§ Task to complete
Check every line of the entries below for the word "String", and copy the ones that have it.

───── Provided data

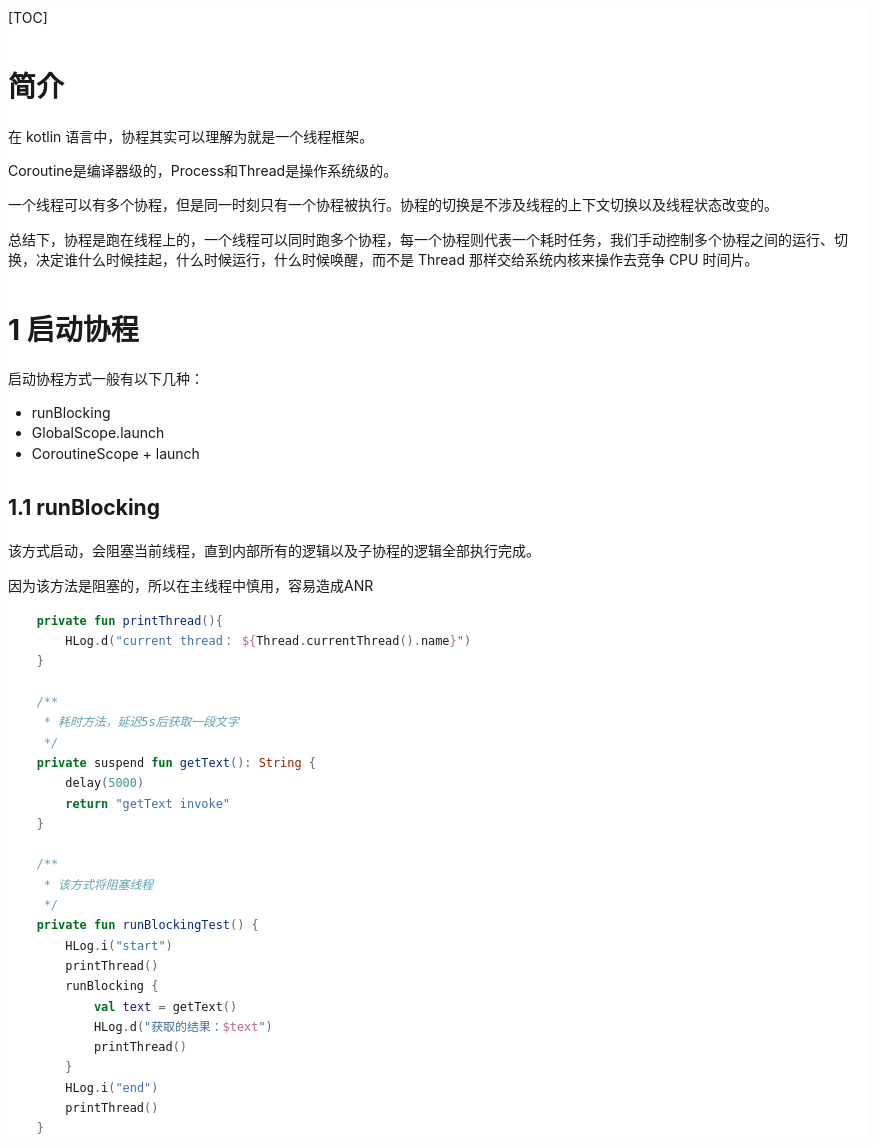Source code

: [TOC]



# 简介

在 kotlin 语言中，协程其实可以理解为就是一个线程框架。

Coroutine是编译器级的，Process和Thread是操作系统级的。

一个线程可以有多个协程，但是同一时刻只有一个协程被执行。协程的切换是不涉及线程的上下文切换以及线程状态改变的。

总结下，协程是跑在线程上的，一个线程可以同时跑多个协程，每一个协程则代表一个耗时任务，我们手动控制多个协程之间的运行、切换，决定谁什么时候挂起，什么时候运行，什么时候唤醒，而不是 Thread 那样交给系统内核来操作去竞争 CPU 时间片。

# 1 启动协程

启动协程方式一般有以下几种：

-  runBlocking
- GlobalScope.launch
- CoroutineScope + launch

## 1.1  runBlocking

该方式启动，会阻塞当前线程，直到内部所有的逻辑以及子协程的逻辑全部执行完成。

因为该方法是阻塞的，所以在主线程中慎用，容易造成ANR

```kotlin
    private fun printThread(){
        HLog.d("current thread： ${Thread.currentThread().name}")
    }

    /**
     * 耗时方法，延迟5s后获取一段文字
     */
    private suspend fun getText(): String {
        delay(5000)
        return "getText invoke"
    }

    /**
     * 该方式将阻塞线程
     */
    private fun runBlockingTest() {
        HLog.i("start")
        printThread()
        runBlocking {
            val text = getText()
            HLog.d("获取的结果：$text")
            printThread()
        }
        HLog.i("end")
        printThread()
    }

```
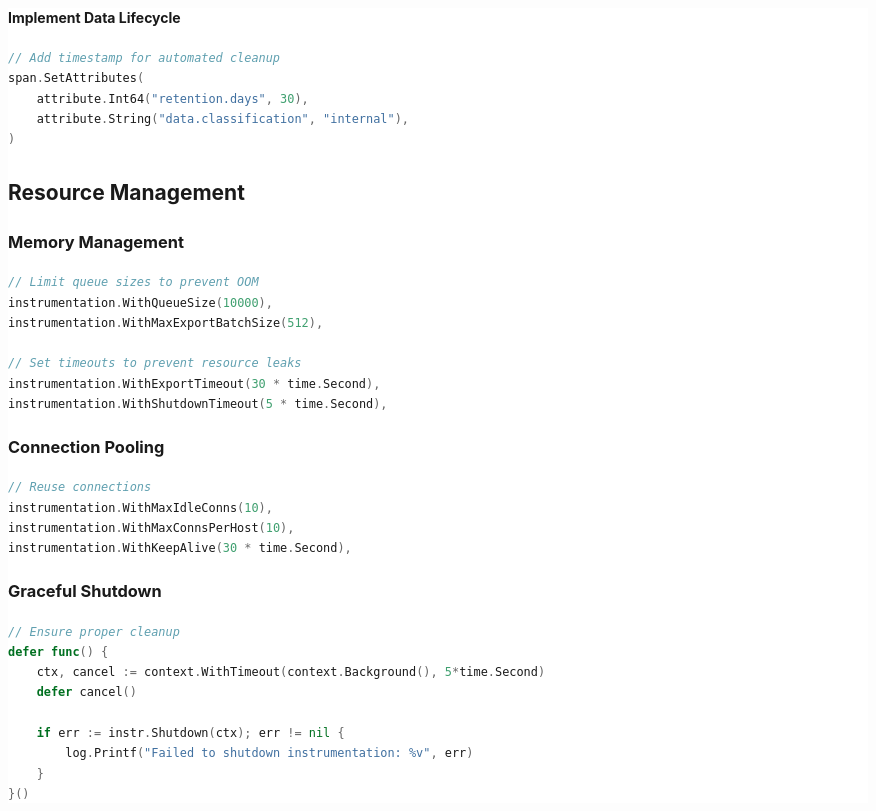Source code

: #### Implement Data Lifecycle
```go
// Add timestamp for automated cleanup
span.SetAttributes(
    attribute.Int64("retention.days", 30),
    attribute.String("data.classification", "internal"),
)
```

## Resource Management

### Memory Management
```go
// Limit queue sizes to prevent OOM
instrumentation.WithQueueSize(10000),
instrumentation.WithMaxExportBatchSize(512),

// Set timeouts to prevent resource leaks
instrumentation.WithExportTimeout(30 * time.Second),
instrumentation.WithShutdownTimeout(5 * time.Second),
```

### Connection Pooling
```go
// Reuse connections
instrumentation.WithMaxIdleConns(10),
instrumentation.WithMaxConnsPerHost(10),
instrumentation.WithKeepAlive(30 * time.Second),
```

### Graceful Shutdown
```go
// Ensure proper cleanup
defer func() {
    ctx, cancel := context.WithTimeout(context.Background(), 5*time.Second)
    defer cancel()
    
    if err := instr.Shutdown(ctx); err != nil {
        log.Printf("Failed to shutdown instrumentation: %v", err)
    }
}()
```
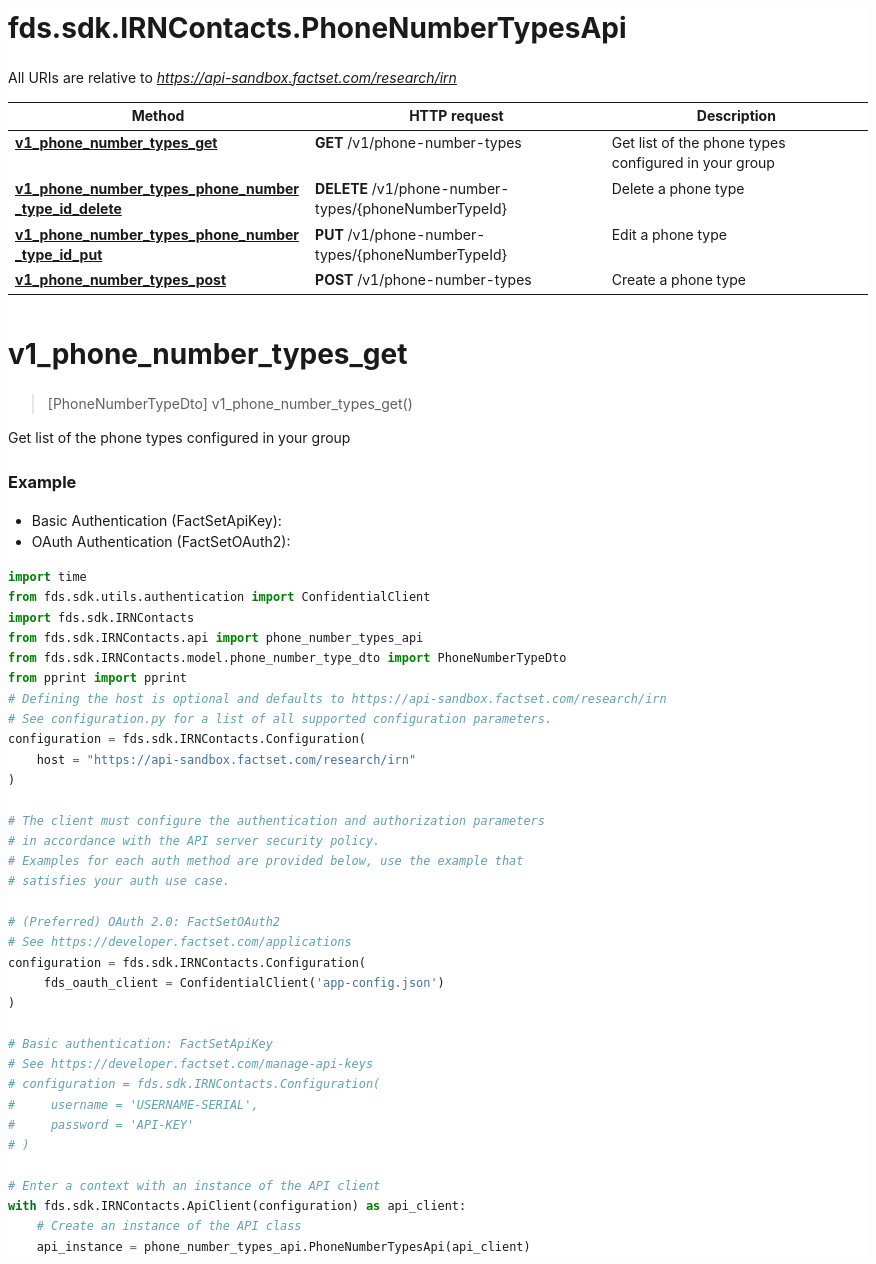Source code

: # fds.sdk.IRNContacts.PhoneNumberTypesApi

All URIs are relative to *https://api-sandbox.factset.com/research/irn*

Method | HTTP request | Description
------------- | ------------- | -------------
[**v1_phone_number_types_get**](PhoneNumberTypesApi.md#v1_phone_number_types_get) | **GET** /v1/phone-number-types | Get list of the phone types configured in your group
[**v1_phone_number_types_phone_number_type_id_delete**](PhoneNumberTypesApi.md#v1_phone_number_types_phone_number_type_id_delete) | **DELETE** /v1/phone-number-types/{phoneNumberTypeId} | Delete a phone type
[**v1_phone_number_types_phone_number_type_id_put**](PhoneNumberTypesApi.md#v1_phone_number_types_phone_number_type_id_put) | **PUT** /v1/phone-number-types/{phoneNumberTypeId} | Edit a phone type
[**v1_phone_number_types_post**](PhoneNumberTypesApi.md#v1_phone_number_types_post) | **POST** /v1/phone-number-types | Create a phone type


# **v1_phone_number_types_get**
> [PhoneNumberTypeDto] v1_phone_number_types_get()

Get list of the phone types configured in your group

### Example

* Basic Authentication (FactSetApiKey):
* OAuth Authentication (FactSetOAuth2):

```python
import time
from fds.sdk.utils.authentication import ConfidentialClient
import fds.sdk.IRNContacts
from fds.sdk.IRNContacts.api import phone_number_types_api
from fds.sdk.IRNContacts.model.phone_number_type_dto import PhoneNumberTypeDto
from pprint import pprint
# Defining the host is optional and defaults to https://api-sandbox.factset.com/research/irn
# See configuration.py for a list of all supported configuration parameters.
configuration = fds.sdk.IRNContacts.Configuration(
    host = "https://api-sandbox.factset.com/research/irn"
)

# The client must configure the authentication and authorization parameters
# in accordance with the API server security policy.
# Examples for each auth method are provided below, use the example that
# satisfies your auth use case.

# (Preferred) OAuth 2.0: FactSetOAuth2
# See https://developer.factset.com/applications
configuration = fds.sdk.IRNContacts.Configuration(
     fds_oauth_client = ConfidentialClient('app-config.json')
)

# Basic authentication: FactSetApiKey
# See https://developer.factset.com/manage-api-keys
# configuration = fds.sdk.IRNContacts.Configuration(
#     username = 'USERNAME-SERIAL',
#     password = 'API-KEY'
# )

# Enter a context with an instance of the API client
with fds.sdk.IRNContacts.ApiClient(configuration) as api_client:
    # Create an instance of the API class
    api_instance = phone_number_types_api.PhoneNumberTypesApi(api_client)

```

──────────

§ Reply
    private suspend fun getText(): String {
    attribute.String("data.classification", "internal"),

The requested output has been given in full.